* Excerpted data:

━━━━━━

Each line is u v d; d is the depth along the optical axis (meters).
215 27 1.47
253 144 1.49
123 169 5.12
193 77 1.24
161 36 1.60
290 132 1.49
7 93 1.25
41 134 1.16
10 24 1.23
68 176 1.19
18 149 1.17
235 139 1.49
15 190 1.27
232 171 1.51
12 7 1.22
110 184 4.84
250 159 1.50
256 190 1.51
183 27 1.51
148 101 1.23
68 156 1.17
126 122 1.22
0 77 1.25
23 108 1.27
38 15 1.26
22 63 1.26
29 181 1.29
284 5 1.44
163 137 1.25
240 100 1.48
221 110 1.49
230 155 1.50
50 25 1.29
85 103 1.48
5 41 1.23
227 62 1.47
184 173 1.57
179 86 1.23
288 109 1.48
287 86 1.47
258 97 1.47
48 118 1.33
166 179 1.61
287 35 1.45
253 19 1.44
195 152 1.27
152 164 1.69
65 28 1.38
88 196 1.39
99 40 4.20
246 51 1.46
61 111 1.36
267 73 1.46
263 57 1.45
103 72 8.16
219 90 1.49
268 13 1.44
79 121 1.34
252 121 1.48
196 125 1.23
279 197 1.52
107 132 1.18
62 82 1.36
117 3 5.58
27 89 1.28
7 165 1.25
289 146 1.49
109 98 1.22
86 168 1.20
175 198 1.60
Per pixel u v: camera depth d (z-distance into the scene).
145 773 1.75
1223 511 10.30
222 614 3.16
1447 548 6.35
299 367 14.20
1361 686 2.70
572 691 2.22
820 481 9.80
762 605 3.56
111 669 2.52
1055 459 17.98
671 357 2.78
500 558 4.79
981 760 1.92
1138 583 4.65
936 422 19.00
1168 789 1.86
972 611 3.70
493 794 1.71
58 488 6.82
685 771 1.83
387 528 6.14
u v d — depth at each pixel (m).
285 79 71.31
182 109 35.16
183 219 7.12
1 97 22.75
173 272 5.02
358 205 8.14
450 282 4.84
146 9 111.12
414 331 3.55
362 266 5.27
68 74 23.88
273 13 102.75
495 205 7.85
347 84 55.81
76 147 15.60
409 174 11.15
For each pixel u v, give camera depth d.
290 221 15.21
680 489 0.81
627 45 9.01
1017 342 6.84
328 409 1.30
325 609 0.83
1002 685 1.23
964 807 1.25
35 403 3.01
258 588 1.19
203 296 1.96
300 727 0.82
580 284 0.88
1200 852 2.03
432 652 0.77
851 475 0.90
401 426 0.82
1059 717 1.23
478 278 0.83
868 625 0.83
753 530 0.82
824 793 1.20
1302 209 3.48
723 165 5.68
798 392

━━━━━━

* Exercise: Copy out the records once more. Match them exactly.

* Solution for this exercise:
Each line is u v d; d is the depth along the optical axis (meters).
215 27 1.47
253 144 1.49
123 169 5.12
193 77 1.24
161 36 1.60
290 132 1.49
7 93 1.25
41 134 1.16
10 24 1.23
68 176 1.19
18 149 1.17
235 139 1.49
15 190 1.27
232 171 1.51
12 7 1.22
110 184 4.84
250 159 1.50
256 190 1.51
183 27 1.51
148 101 1.23
68 156 1.17
126 122 1.22
0 77 1.25
23 108 1.27
38 15 1.26
22 63 1.26
29 181 1.29
284 5 1.44
163 137 1.25
240 100 1.48
221 110 1.49
230 155 1.50
50 25 1.29
85 103 1.48
5 41 1.23
227 62 1.47
184 173 1.57
179 86 1.23
288 109 1.48
287 86 1.47
258 97 1.47
48 118 1.33
166 179 1.61
287 35 1.45
253 19 1.44
195 152 1.27
152 164 1.69
65 28 1.38
88 196 1.39
99 40 4.20
246 51 1.46
61 111 1.36
267 73 1.46
263 57 1.45
103 72 8.16
219 90 1.49
268 13 1.44
79 121 1.34
252 121 1.48
196 125 1.23
279 197 1.52
107 132 1.18
62 82 1.36
117 3 5.58
27 89 1.28
7 165 1.25
289 146 1.49
109 98 1.22
86 168 1.20
175 198 1.60
Per pixel u v: camera depth d (z-distance into the scene).
145 773 1.75
1223 511 10.30
222 614 3.16
1447 548 6.35
299 367 14.20
1361 686 2.70
572 691 2.22
820 481 9.80
762 605 3.56
111 669 2.52
1055 459 17.98
671 357 2.78
500 558 4.79
981 760 1.92
1138 583 4.65
936 422 19.00
1168 789 1.86
972 611 3.70
493 794 1.71
58 488 6.82
685 771 1.83
387 528 6.14
u v d — depth at each pixel (m).
285 79 71.31
182 109 35.16
183 219 7.12
1 97 22.75
173 272 5.02
358 205 8.14
450 282 4.84
146 9 111.12
414 331 3.55
362 266 5.27
68 74 23.88
273 13 102.75
495 205 7.85
347 84 55.81
76 147 15.60
409 174 11.15
For each pixel u v, give camera depth d.
290 221 15.21
680 489 0.81
627 45 9.01
1017 342 6.84
328 409 1.30
325 609 0.83
1002 685 1.23
964 807 1.25
35 403 3.01
258 588 1.19
203 296 1.96
300 727 0.82
580 284 0.88
1200 852 2.03
432 652 0.77
851 475 0.90
401 426 0.82
1059 717 1.23
478 278 0.83
868 625 0.83
753 530 0.82
824 793 1.20
1302 209 3.48
723 165 5.68
798 392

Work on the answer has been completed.